Meski sudah tiga tahun keluar dari sarang Monster, berada di pulau yang jauh dari mereka, entah kenapa Saloma masih betah berlama-lama di dalam kamar, padahal tidak ada marabahaya dan auman-auman Monster di kosan. Alarm dalam kepalanya pun sudah lama tidak berbunyi. Padahal dulu ketika masih di rumah, begitu suara kaki Monster terdengar, alarm dalam kepalanya berbunyi kencang, membangunkan was-was, mendengar baik-baik suara-suara dari luar benteng untuk mengetahui apa yang sedang Monster dan pengikutnya lakukan. Begitu auman lengkingan dan nada marah terdengar, Saloma akan segera menutup telinga dengan tangan, dengan bantal jika masih tak mempan.
“Ada yang masih mau bumbu gulainya nggak, guys?” Tanya Roba sambil mengangkat wadah plastik tempat ayam gulai.

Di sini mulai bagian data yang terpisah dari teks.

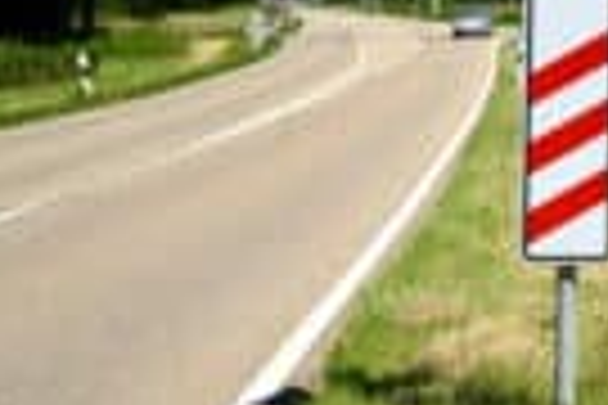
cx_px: 878
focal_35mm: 111
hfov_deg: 16.9
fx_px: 1875
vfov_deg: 12.1
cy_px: -88
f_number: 9
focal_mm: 35
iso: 100
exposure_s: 1/320
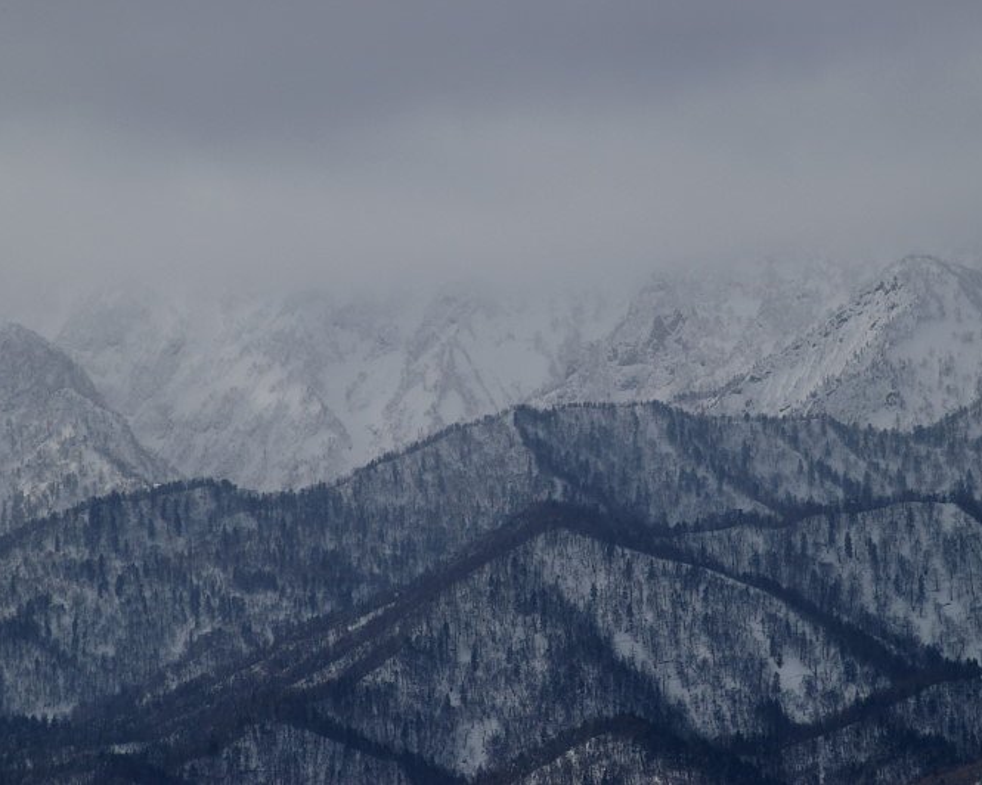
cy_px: 392
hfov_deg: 6.0
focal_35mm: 322
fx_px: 9358
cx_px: 589
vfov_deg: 4.8
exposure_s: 1/1000
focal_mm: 190
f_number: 10
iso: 200
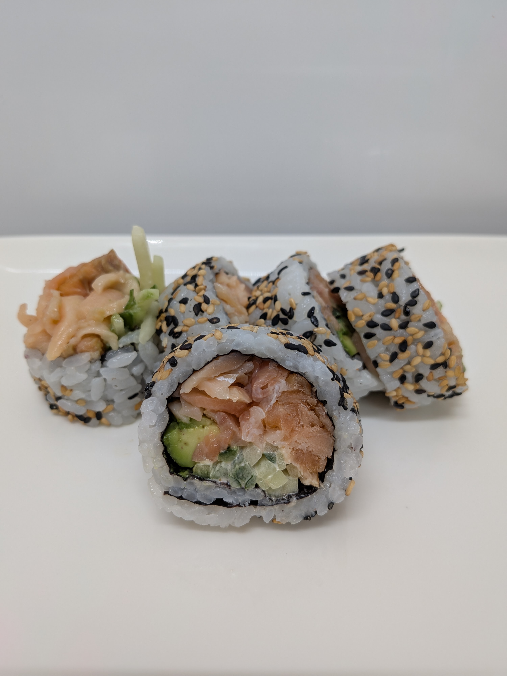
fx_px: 469
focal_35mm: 24
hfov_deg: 56.8
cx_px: 254
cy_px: 338
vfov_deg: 71.6
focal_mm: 4.53
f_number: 1.7
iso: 33
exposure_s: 1/30
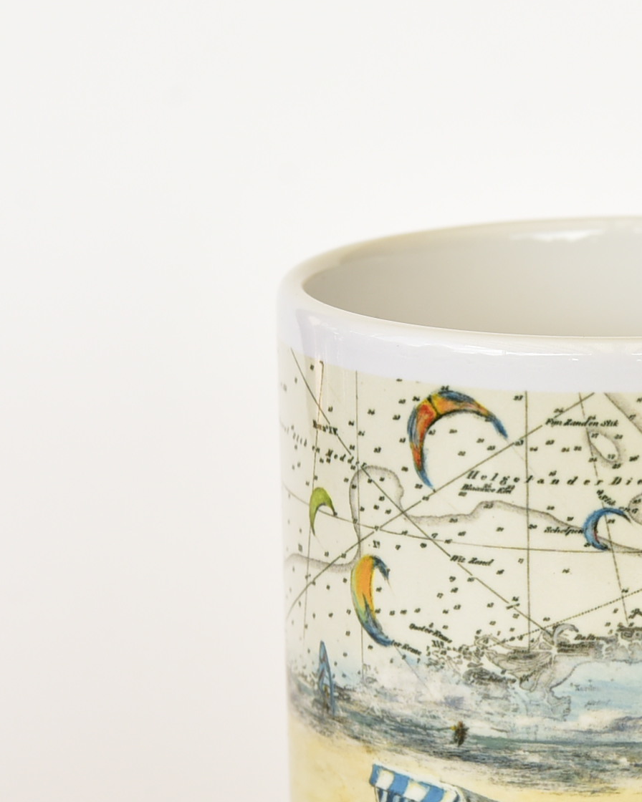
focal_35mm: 185
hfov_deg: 8.3
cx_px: 590
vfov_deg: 10.4
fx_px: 4394
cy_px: 565
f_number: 8
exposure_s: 1/125
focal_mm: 60
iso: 400
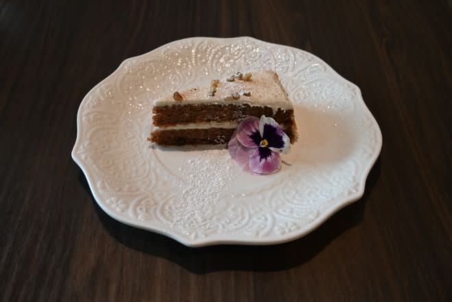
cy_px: 151
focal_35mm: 37
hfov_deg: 52.2
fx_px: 461
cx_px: 226
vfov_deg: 36.2
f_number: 4.2
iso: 720
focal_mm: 24.5
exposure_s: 1/125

Saloma melihat sebentar wadah itu lalu menggelengkan kepala seperti yang dilakukan teman-temannya yang lain dan lanjut makan. Dalam setiap kunyahannya, ada sesal tak terbahasakan mengapa harus menggeleng kepala. Nasi pucat yang semakin pucat disiram kuah sop ayam di piringnya sangat tidak memancing selera, namun dia tetap saja berpura-pura menikmati. Nasinya pun hanya sedikit, padahal bisa saja dua atau tiga centong lagi muat ke dalam piring, dan akan lebih banyak lagi muat ke dalam perutnya.
Roba pun menuangkan seluruh kuah gulai ke atas nasi yang baru dia tambahkan ke piringnya. Seluruhnya dia tuang, tertangkap dari sudut mata Saloma. Shania dan Kamala menggoda Roba dengan kata-kata rakus. Roba yang tubuhnya sudah gemuk, 65 kg katanya, tidak menghiraukan dan malah menggaruk-garuk lehernya balas mengejek mereka berdua.
“Kamu lagi diet, Sal?” Tanya Irapanusa yang duduk di samping Saloma tiba-tiba.
“Enggak.” Jawab Saloma sigap.
“Mau diet apa lagi udah kurus gitu, Ra.” Kamala menimpali.
“Tapi nasimu sangat sedikit itu. Pucat lagi. Kau selera makan makanan tidak berwarna itu?”
“Lagi nggak selera makan. Tadi makan banyak lupis sama cenil di sekolah.”
Mereka semua ber O serentak dan usailah sudah pertanyaan yang sangat tidak nyaman itu. Setelahnya Saloma semakin berpura-pura tidak selera makan dengan hanya menjumput sedikit nasi dan ayam. Sebentar-sebentar dia berhenti, meletakkan piringnya ke atas tikar plastik dan melambatkan kunyahannya sambil menonton TV, agar teman-temannya semakin yakin dia benar-benar tidak selera makan.
Pembicaraan mereka pun beralih membahas guru-guru yang sanagt jutek dan acuh tak acuh pada mereka. Roba menimpali sesekali dengan mulut yang masih mengunyah, Saloma di sudut tikar menahan jijik melihat kunyahan makanan masih menempel di langit-langit mulut dan giginya setiap kali berbicara. Sungguh sangat disayangkan bumbu gulai yang sangat menggoda itu jadi terlihat menjijikkan di mulut Roba, pikir Saloma.